[Request]
Please return, word for word and without the pictures, the lines of the records from the one containing "interrogative time on the clock. report same style as **9:32**" through the end of the records, including both of those ends.

[Some records]
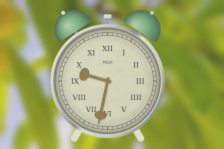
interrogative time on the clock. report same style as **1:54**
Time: **9:32**
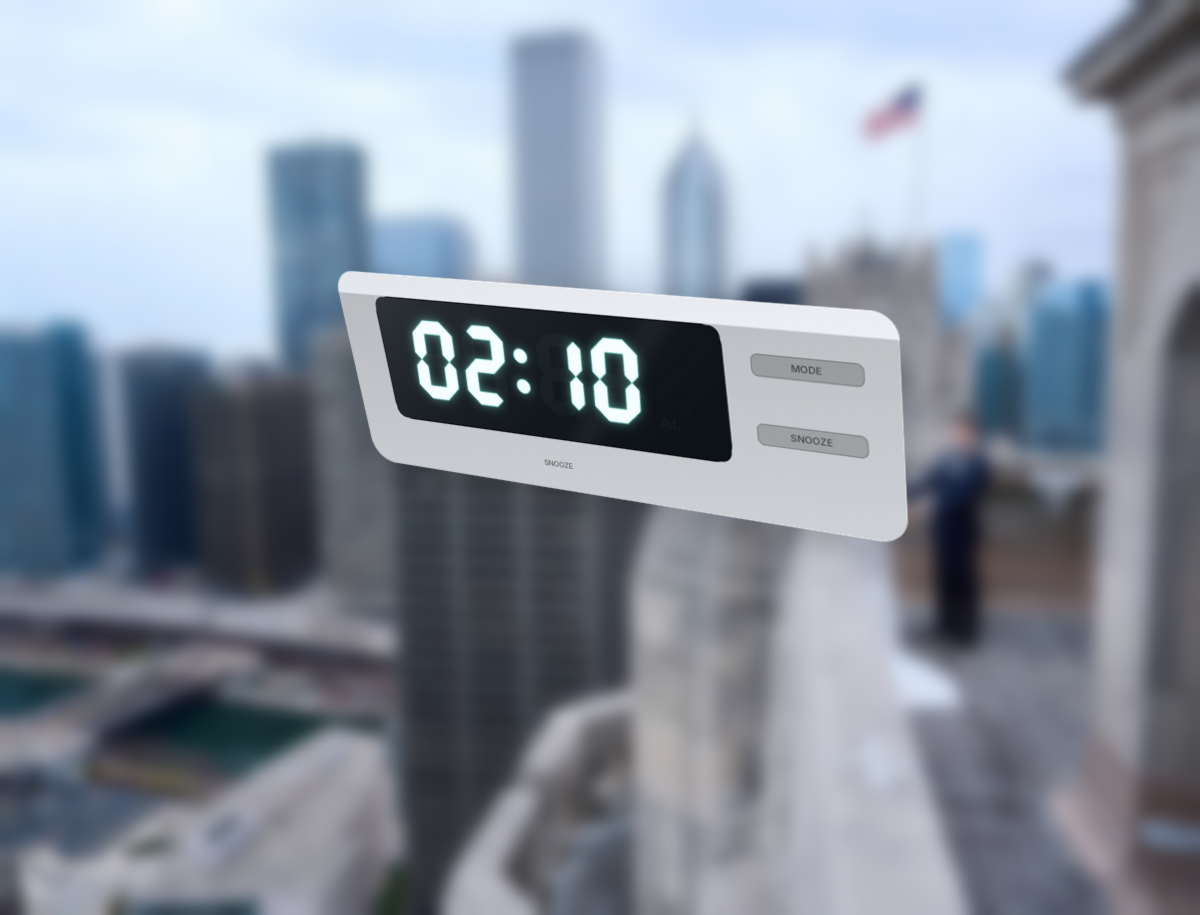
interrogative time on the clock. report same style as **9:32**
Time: **2:10**
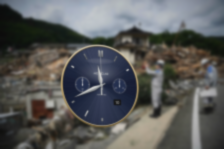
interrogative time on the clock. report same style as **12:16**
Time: **11:41**
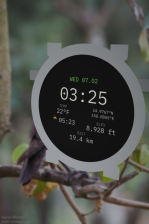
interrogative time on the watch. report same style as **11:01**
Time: **3:25**
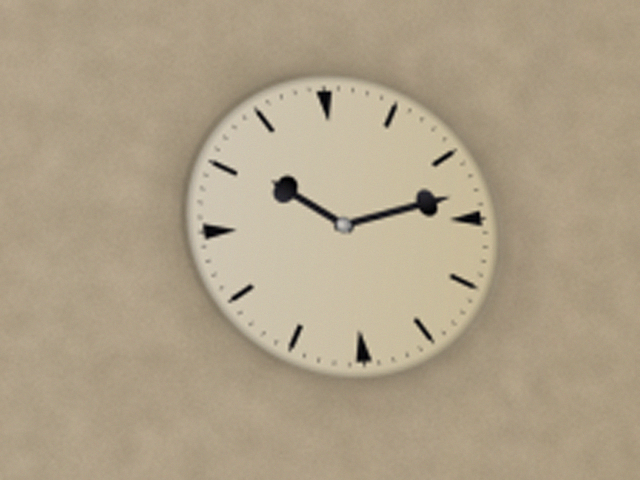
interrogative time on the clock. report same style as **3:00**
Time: **10:13**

[Final result]
interrogative time on the clock. report same style as **9:32**
Time: **2:10**
interrogative time on the clock. report same style as **12:16**
Time: **11:41**
interrogative time on the watch. report same style as **11:01**
Time: **3:25**
interrogative time on the clock. report same style as **3:00**
Time: **10:13**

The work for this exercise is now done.